Data to process
┄┄┄┄┄┄┄┄┄┄┄┄┄┄┄┄┄┄┄┄

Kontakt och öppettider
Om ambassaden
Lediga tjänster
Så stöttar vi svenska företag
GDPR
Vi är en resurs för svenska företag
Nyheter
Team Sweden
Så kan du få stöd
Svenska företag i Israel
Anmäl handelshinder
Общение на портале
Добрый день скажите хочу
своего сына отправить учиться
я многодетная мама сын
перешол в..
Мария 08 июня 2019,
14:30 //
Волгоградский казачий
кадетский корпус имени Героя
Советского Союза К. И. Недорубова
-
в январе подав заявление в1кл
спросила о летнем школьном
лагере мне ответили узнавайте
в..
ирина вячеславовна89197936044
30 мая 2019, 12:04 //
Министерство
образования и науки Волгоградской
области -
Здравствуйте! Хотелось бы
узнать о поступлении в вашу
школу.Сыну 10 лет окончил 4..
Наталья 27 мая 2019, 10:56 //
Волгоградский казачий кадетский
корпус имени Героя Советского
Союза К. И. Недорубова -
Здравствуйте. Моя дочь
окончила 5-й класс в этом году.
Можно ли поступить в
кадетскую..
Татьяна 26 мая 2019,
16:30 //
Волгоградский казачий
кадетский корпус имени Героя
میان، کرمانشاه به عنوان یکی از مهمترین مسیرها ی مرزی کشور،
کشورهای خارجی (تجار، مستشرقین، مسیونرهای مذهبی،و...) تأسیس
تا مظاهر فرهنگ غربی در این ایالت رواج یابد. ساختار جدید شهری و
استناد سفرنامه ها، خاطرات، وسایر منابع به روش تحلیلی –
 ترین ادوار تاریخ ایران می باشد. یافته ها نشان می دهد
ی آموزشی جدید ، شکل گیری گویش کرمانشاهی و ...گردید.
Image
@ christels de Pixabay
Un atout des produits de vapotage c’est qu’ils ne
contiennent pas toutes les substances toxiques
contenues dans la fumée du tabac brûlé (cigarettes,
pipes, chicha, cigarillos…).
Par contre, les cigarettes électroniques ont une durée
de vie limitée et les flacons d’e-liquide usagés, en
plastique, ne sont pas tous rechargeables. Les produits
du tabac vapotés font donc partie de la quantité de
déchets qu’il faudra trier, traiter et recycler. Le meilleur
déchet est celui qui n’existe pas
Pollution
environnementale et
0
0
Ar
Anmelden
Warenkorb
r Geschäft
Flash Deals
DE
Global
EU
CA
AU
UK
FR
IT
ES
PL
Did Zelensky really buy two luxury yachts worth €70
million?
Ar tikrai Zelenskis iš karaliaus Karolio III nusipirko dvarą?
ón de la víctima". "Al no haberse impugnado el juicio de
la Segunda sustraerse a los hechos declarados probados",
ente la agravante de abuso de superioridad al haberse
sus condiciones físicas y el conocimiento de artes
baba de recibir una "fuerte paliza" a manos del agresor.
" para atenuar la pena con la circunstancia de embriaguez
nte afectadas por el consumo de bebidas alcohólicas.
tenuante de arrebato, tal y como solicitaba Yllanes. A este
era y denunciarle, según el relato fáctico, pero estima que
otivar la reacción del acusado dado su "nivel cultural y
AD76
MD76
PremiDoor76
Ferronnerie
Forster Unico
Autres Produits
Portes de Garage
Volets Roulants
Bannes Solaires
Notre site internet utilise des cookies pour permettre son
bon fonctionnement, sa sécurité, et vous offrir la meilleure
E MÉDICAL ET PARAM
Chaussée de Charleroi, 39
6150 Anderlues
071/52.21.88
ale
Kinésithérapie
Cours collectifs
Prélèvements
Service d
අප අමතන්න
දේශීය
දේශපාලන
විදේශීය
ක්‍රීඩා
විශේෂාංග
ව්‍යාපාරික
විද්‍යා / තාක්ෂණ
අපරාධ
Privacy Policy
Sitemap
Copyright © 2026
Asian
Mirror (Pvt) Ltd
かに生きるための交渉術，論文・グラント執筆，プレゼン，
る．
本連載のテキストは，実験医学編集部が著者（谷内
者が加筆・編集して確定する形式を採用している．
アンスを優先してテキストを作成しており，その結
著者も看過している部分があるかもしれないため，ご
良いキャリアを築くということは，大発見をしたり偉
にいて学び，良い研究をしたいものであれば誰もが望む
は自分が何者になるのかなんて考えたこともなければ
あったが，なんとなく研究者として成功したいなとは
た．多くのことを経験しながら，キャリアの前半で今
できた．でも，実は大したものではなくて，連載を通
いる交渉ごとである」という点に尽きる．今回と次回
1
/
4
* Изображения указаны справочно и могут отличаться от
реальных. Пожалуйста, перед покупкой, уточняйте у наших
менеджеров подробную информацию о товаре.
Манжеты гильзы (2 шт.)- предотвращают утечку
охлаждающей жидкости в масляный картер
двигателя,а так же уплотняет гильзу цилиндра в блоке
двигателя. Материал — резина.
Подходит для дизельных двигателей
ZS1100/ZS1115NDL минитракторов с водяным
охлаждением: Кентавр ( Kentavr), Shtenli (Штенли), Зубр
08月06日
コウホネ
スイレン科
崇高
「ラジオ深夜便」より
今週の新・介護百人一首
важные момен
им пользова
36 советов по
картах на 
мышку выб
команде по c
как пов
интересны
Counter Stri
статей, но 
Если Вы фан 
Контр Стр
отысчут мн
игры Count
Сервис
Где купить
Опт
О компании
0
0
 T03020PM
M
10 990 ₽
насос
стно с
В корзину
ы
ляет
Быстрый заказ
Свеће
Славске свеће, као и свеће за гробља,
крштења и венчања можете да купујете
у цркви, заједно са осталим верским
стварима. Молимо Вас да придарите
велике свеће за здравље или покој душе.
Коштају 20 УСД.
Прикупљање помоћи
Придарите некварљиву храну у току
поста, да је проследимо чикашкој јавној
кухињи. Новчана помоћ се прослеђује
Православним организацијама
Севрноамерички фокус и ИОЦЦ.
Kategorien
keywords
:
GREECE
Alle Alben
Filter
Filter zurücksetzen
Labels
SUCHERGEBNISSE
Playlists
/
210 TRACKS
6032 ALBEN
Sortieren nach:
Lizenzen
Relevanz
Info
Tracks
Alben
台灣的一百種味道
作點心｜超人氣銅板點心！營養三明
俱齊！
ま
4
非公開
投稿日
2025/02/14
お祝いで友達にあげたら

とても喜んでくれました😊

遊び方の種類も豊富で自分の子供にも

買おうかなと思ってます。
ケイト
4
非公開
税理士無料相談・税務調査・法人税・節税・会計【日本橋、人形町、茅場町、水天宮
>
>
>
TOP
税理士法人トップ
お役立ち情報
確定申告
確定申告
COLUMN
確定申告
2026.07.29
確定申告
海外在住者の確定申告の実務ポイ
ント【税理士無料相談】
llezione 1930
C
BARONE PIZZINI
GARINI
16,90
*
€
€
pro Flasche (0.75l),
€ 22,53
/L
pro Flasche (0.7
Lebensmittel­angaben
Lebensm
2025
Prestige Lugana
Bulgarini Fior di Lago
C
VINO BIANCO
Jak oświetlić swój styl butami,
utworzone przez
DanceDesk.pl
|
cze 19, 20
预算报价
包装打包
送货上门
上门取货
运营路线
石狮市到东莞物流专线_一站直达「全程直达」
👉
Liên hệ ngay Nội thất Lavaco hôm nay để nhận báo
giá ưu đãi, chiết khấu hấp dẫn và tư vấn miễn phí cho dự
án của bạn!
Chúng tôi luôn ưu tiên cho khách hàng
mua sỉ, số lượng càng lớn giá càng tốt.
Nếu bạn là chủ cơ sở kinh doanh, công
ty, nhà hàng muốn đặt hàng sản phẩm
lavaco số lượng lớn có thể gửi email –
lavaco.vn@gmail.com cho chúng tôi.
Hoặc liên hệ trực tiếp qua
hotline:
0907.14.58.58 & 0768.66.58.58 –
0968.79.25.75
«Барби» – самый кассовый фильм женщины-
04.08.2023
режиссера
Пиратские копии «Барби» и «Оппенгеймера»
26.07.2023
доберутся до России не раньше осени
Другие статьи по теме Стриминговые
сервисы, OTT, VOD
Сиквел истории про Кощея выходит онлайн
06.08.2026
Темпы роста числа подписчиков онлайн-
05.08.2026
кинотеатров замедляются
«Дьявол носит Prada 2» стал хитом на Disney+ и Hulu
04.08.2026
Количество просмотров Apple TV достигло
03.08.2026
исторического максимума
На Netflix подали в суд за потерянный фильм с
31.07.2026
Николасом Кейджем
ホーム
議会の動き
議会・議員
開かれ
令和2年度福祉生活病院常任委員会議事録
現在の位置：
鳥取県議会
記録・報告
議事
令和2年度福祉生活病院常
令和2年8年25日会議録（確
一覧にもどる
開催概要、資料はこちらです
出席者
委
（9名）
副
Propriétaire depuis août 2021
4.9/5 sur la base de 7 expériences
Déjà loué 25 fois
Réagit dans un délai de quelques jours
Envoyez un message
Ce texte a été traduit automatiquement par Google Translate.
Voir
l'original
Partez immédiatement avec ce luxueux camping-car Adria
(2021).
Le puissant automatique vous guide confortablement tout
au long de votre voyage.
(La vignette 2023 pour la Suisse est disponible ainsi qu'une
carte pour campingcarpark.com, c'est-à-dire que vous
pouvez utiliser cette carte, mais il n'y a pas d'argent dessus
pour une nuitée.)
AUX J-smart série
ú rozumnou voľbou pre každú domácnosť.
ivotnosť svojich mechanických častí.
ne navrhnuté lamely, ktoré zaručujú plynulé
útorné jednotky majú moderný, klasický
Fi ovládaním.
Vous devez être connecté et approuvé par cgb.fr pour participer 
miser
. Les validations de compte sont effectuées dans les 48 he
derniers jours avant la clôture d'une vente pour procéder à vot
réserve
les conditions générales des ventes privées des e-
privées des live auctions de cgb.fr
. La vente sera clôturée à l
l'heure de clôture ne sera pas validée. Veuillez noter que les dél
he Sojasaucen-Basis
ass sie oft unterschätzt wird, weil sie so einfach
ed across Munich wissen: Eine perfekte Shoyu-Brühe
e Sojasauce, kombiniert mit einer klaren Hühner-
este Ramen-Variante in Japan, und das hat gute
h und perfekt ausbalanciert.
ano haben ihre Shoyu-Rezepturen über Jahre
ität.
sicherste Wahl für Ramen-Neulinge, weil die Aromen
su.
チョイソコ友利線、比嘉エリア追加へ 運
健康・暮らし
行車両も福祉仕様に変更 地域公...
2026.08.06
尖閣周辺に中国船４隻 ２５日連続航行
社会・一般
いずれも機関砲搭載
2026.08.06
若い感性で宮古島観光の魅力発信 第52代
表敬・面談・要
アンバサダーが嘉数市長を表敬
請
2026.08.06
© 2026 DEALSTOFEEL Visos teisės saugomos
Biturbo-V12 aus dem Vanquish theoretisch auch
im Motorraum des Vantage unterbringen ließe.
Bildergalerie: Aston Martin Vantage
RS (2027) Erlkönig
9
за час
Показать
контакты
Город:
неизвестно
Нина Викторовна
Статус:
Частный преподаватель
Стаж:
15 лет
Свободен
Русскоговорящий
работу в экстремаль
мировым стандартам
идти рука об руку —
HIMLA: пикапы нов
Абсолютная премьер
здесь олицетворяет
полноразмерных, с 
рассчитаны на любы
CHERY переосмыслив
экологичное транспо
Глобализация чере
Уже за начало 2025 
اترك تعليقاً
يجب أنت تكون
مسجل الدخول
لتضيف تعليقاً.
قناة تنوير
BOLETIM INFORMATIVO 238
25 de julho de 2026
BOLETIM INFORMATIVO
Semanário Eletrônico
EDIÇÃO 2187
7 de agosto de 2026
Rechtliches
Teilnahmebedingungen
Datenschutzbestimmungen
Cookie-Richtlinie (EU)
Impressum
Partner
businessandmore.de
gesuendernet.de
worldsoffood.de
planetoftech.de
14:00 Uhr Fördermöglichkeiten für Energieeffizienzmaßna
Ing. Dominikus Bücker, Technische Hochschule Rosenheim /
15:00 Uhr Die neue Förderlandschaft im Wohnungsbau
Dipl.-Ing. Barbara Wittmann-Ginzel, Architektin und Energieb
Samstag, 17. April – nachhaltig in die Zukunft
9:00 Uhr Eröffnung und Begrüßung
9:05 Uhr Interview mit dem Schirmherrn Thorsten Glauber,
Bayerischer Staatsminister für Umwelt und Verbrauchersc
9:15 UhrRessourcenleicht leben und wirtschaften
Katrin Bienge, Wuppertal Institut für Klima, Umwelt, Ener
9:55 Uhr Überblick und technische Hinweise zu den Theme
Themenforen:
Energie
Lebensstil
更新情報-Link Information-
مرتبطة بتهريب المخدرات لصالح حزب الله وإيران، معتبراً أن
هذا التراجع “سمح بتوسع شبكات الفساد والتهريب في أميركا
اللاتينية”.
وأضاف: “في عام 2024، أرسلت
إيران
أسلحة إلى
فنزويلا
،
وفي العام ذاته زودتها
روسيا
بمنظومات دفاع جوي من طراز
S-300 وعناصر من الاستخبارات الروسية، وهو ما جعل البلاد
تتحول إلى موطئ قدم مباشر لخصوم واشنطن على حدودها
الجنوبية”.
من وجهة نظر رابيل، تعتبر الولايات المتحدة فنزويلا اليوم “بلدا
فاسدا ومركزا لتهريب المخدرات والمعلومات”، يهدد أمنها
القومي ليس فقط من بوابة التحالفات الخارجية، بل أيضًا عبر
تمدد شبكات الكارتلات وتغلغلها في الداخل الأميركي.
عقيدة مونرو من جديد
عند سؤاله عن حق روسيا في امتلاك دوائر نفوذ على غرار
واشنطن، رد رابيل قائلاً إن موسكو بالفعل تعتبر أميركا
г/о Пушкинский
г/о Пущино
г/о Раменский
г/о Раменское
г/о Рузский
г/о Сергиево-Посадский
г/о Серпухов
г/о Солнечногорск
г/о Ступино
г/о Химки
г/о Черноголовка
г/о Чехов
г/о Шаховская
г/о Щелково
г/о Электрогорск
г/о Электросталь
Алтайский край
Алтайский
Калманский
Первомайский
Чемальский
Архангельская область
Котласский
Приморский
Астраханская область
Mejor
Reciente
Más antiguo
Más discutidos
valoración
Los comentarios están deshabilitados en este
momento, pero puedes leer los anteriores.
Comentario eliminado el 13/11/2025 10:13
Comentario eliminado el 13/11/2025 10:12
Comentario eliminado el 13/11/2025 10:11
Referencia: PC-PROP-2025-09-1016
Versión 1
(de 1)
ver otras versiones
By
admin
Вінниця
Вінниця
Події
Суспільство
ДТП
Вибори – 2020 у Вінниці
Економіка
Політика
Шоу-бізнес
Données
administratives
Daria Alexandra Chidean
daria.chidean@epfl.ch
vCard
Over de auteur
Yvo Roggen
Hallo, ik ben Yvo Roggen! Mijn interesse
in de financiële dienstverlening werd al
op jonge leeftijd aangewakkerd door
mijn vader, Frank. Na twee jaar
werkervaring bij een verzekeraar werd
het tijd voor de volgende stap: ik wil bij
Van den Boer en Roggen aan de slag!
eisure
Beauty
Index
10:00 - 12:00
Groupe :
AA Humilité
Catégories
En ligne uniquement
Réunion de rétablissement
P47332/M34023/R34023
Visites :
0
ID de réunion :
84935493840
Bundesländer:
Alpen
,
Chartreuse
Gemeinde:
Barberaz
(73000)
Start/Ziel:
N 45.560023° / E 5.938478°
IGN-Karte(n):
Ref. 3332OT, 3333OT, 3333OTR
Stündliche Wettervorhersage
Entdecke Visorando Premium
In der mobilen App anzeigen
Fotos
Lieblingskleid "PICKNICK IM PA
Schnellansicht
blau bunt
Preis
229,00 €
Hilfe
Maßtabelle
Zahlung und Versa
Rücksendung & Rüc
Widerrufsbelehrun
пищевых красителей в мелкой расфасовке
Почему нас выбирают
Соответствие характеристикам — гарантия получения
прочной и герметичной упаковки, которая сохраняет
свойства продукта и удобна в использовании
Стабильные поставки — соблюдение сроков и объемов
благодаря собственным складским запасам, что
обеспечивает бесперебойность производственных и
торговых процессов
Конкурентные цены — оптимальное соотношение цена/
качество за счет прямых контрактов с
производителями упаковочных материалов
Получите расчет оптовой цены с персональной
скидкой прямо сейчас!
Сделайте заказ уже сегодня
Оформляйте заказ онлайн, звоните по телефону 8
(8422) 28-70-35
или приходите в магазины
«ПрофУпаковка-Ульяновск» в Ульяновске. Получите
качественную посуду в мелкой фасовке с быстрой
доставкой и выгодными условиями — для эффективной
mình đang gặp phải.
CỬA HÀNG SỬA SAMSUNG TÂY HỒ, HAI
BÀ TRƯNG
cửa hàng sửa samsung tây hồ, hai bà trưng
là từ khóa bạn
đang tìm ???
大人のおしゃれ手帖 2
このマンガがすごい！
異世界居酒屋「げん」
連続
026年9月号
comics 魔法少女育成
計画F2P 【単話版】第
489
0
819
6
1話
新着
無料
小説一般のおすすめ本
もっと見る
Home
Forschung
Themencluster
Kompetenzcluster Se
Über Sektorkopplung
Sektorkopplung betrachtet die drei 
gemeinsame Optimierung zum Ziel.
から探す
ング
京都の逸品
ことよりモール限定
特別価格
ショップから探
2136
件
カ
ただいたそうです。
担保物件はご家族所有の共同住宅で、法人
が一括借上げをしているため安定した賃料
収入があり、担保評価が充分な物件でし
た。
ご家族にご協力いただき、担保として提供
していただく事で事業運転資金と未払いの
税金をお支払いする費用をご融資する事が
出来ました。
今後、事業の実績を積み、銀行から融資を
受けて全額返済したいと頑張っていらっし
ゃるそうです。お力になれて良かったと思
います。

┄┄┄┄┄┄┄┄┄┄┄┄┄┄┄┄┄┄┄┄

What is needed
Which lines above include the word "tabac"? Return each one.

Solution below
contenues dans la fumée du tabac brûlé (cigarettes,
du tabac vapotés font donc partie de la quantité de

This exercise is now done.